An app that introduces classical music newbies to popular classical composers in each time period.
While some may deem it an archaic art form, classical music is the predecessor
to all modern music forms. For more than a century, however, classical music has been on
the decline, with about 1% of all music consumption in 2019 being classical music. As a
cellist and classical musician, it is my mission to maintain and revive people's
passion for classical music.
As such, I created Composers 101 to inform and teach new classical music listeners about
popular classical composers. Its goal is to provide new listeners with the foundations and basics necessary to
continue to explore classical music.
In starting this project, I initially considered that my primary audience
would be new listeners to classical music. This led me to consider that
the information that my users would be looking for would most likely be
more general facts about composers in general, rather than long and dense biographies
about specific niche composers.
And upon doing a brief search, I found that there was a lack of simple
applications that aimed to introduce users to a wider breadth of composers. Existing
applications had very dense information that wasn't very beginner-friendly, so I sought
to fill this gap.
This is an initial low-fi mockup of the final product:
In choosing this design, I knew that I wanted users to be familiar with the
faces of the composers being presented; faces leave a deeper impression on the user
and allow users to make a mental connection between an image and its corresponding information.

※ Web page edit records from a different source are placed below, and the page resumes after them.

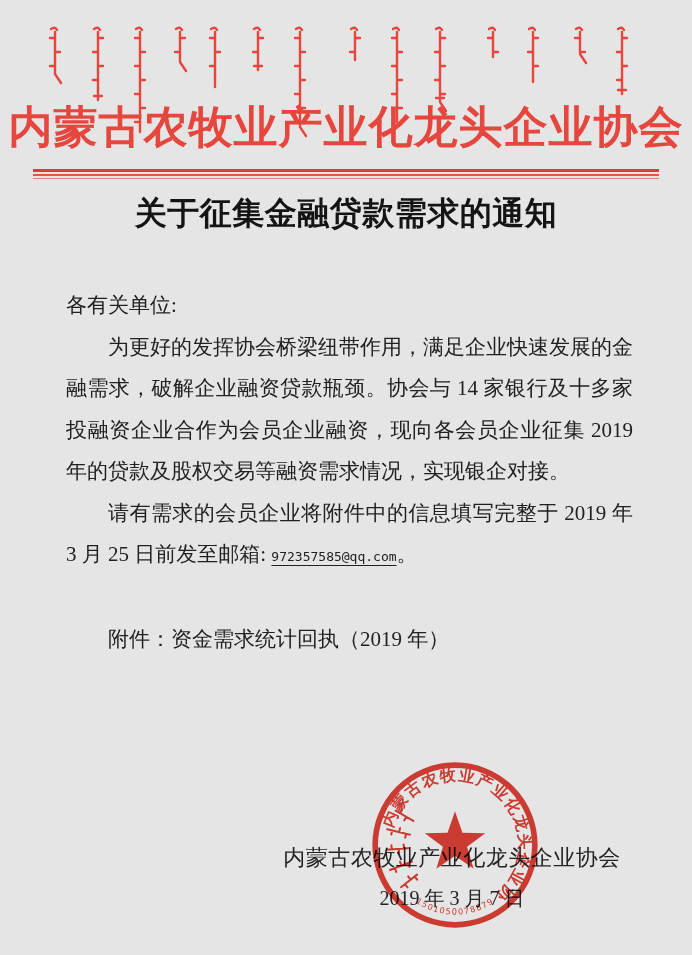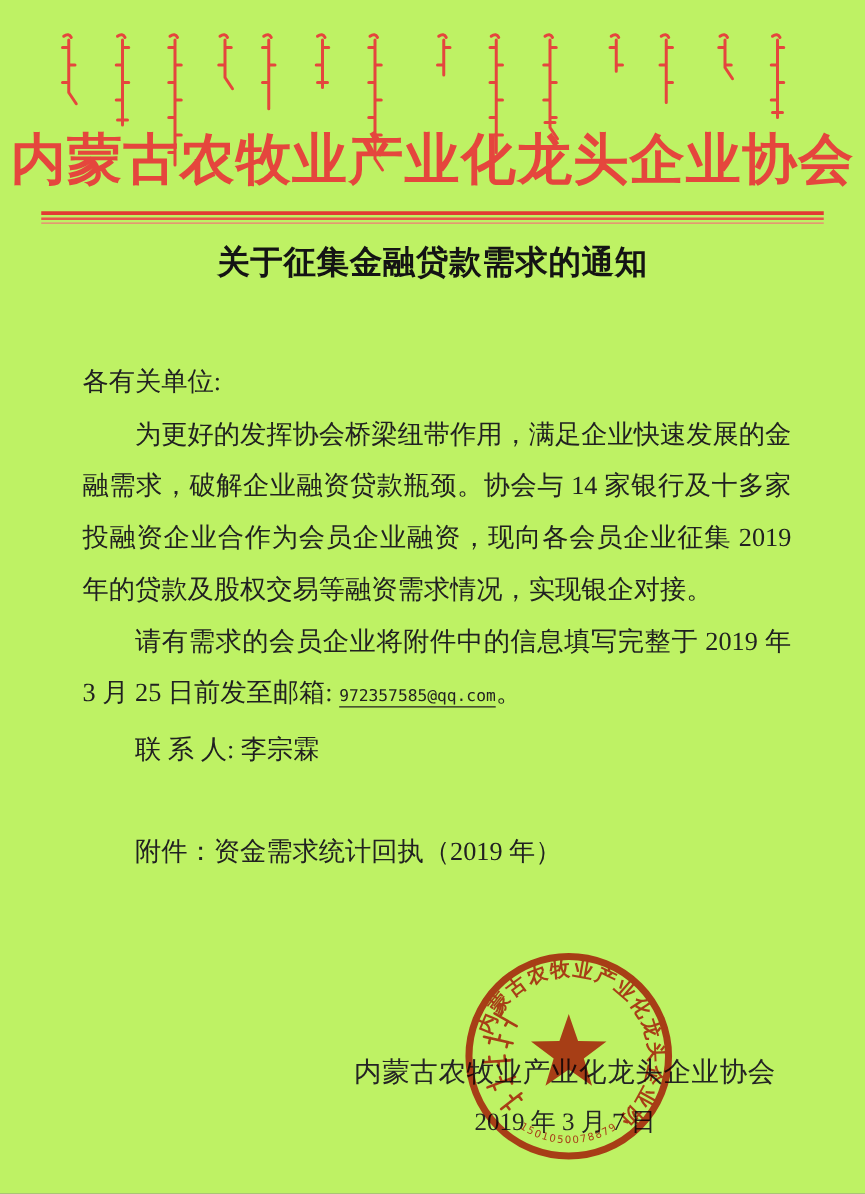--- a/index.html
+++ b/index.html
@@ -1,20 +1,20 @@
 <!DOCTYPE html>
 <html><head>
 <meta charset="utf-8">
 <style>
   html,body{margin:0;padding:0;background:#888;}
   .page{
     position:relative;
     width:692px;height:955px;
     margin:0 auto;
-    background:#bef264;
+    background:#e5e5e5;
     overflow:hidden;
     font-family:"Liberation Serif","DejaVu Serif",serif;
     color:#1e1e1e;
   }
 
   
   .mongol-banner{position:absolute;top:24px;left:0;width:692px;height:118px;}
   .org-name{
     position:absolute;top:98px;left:0;right:0;
     text-align:center;
@@ -24,21 +24,21 @@
   }
   .rule-wrap{position:absolute;top:169px;left:33px;width:626px;}
   .rule-thick{height:3px;background:#e23b33;}
   .rule-thin1{height:2px;background:#e8554c;margin-top:2px;}
   .rule-thin2{height:1px;background:#ef7d76;margin-top:2px;}
 
   
   .doc-title{
     position:absolute;top:192px;left:0;right:0;margin:0;
     text-align:center;
-    font-size:26px;font-weight:bold;color:#141414;
+    font-size:32px;font-weight:bold;color:#141414;
     letter-spacing:0.5px;
   }
 
   
   .body-block{
     position:absolute;top:285px;left:66px;width:567px;
     font-size:21px;line-height:41.5px;color:#212121;
   }
   .body-block p{margin:0;}
   .para{text-align:justify;text-indent:42px;}
@@ -124,21 +124,20 @@
     <div class="rule-thin1"></div>
     <div class="rule-thin2"></div>
   </div>
 
   <h1 class="doc-title">关于征集金融贷款需求的通知</h1>
 
   <div class="body-block">
     <p>各有关单位:</p>
     <p class="para">为更好的发挥协会桥梁纽带作用，满足企业快速发展的金融需求，破解企业融资贷款瓶颈。协会与 14 家银行及十多家投融资企业合作为会员企业融资，现向各会员企业征集 2019 年的贷款及股权交易等融资需求情况，实现银企对接。</p>
     <p class="para"><span>请有需求的会员企业将附件中的信息填写完整于 2019 年 3 月 25 日前发至邮箱: </span><span class="email-link">972357585@qq.com</span><span>。</span></p>
-    <p class="contact-line">联 系 人: 李宗霖</p>
     <p class="attachment-line">附件：资金需求统计回执（2019 年）</p>
   </div>
 
   <div class="signature">
     <div class="sig-org">内蒙古农牧业产业化龙头企业协会</div>
     <div class="sig-date">2019 年 3 月 7 日</div>
   </div>
 
   <svg class="seal" viewBox="0 0 170 170" xmlns="http://www.w3.org/2000/svg">
     <defs>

In arranging the photos of the composers, I organized it a little like how an opping shopping gallery
would look like. The rationale behind this: users spend a lot of time browing online stores, so modelling my application
after such a layout might trigger an unconscious habbit to spend more time on composers 101.
Other specific stylistic choices include making the the aggregator on the left sticky so that users could see who
their favorites were at all time and making filter and sort buttons located in an a location analogous to that of online stores.
And after taking these factors into consideration, this is what the final product looked like:
A feature that I implemented after doing my low-fi mockup was offcanvases for composers information. Initially, I wasn't sure how to best convey general information about composers, but something that was easily accessible, but also cancelable, was most desireable. Offcanvases fit that profile.
This project gave me a lot of insight into working with React and APIs. I learned how to
integrate JS code with user states and queries, and these gave me the ability to make a much
more interactive application as a whole. For APIs, I used OpenOpus to source all of the foundational
information upon which I built my data, and working with this API gave me a lot of insight into how to
pull information from large collections of data.
If I were to do things differently, I would want to include a more diverse selection of
composers to include composers who come from underrepresented backgrounds. In addition, I would
change my aggregator display to disallow duplicate composers. Overall, however, this project was very
enjoyable to work on since this is a cause that I am so deeply passionate about.